Lyapunov-Net: A Deep Neural Network Architecture for Lyapunov Function Approximation

TL;DR

Lyapunov-Net is a novel deep neural network architecture designed to efficiently approximate Lyapunov functions for high-dimensional dynamical systems, ensuring positive definiteness and outperforming existing methods.

Contribution

The paper introduces Lyapunov-Net, a neural network architecture with guaranteed positive definiteness and reduced hyper-parameters, along with theoretical analysis and high-dimensional system applications.

Findings

Successfully approximates Lyapunov functions in systems up to 30 dimensions

Outperforms state-of-the-art methods in efficiency and accuracy

Provides theoretical guarantees on approximation power and complexity

Abstract

We develop a versatile deep neural network architecture, called Lyapunov-Net, to approximate Lyapunov functions of dynamical systems in high dimensions. Lyapunov-Net guarantees positive definiteness, and thus it can be easily trained to satisfy the negative orbital derivative condition, which only renders a single term in the empirical risk function in practice.

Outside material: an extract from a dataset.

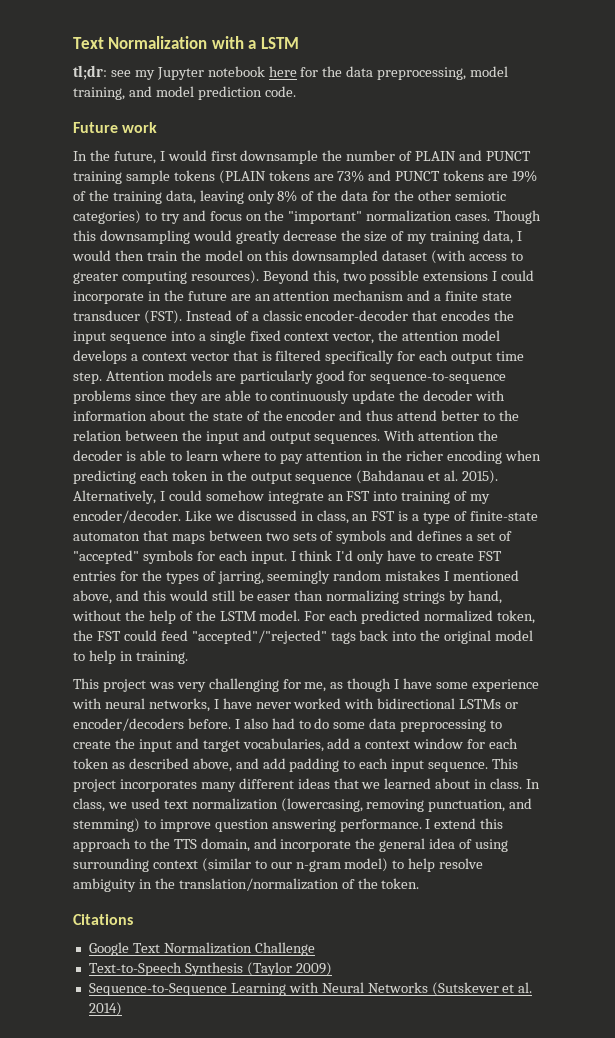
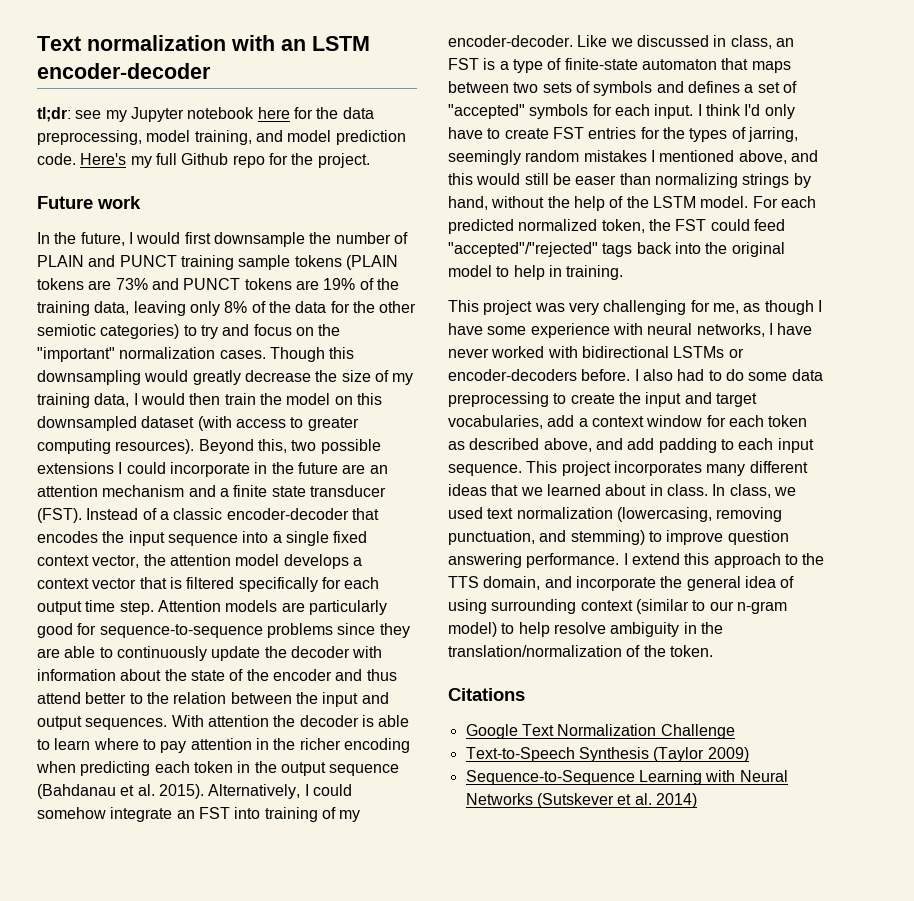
[73,36,299,49] Text Normalization with a LSTM -> [37,35,370,51] [37,63,211,79] Text normalization with an LSTM encoder-decoder
(296, 91) none -> [80,153,370,168] Here's my full Github repo for the project.
[73,510,181,523] encoder/decoder. -> [448,35,573,47] encoder-decoder.
[73,718,184,731] encoder/decoders -> [448,369,577,381] encoder-decoders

This significantly reduces the number of hyper-parameters compared to existing methods. We also provide theoretical justifications on the approximation power of Lyapunov-Net and its complexity bounds. We demonstrate the efficiency of the proposed method on nonlinear dynamical systems involving up to 30-dimensional state spaces, and show that the proposed approach significantly outperforms the state-of-the-art methods.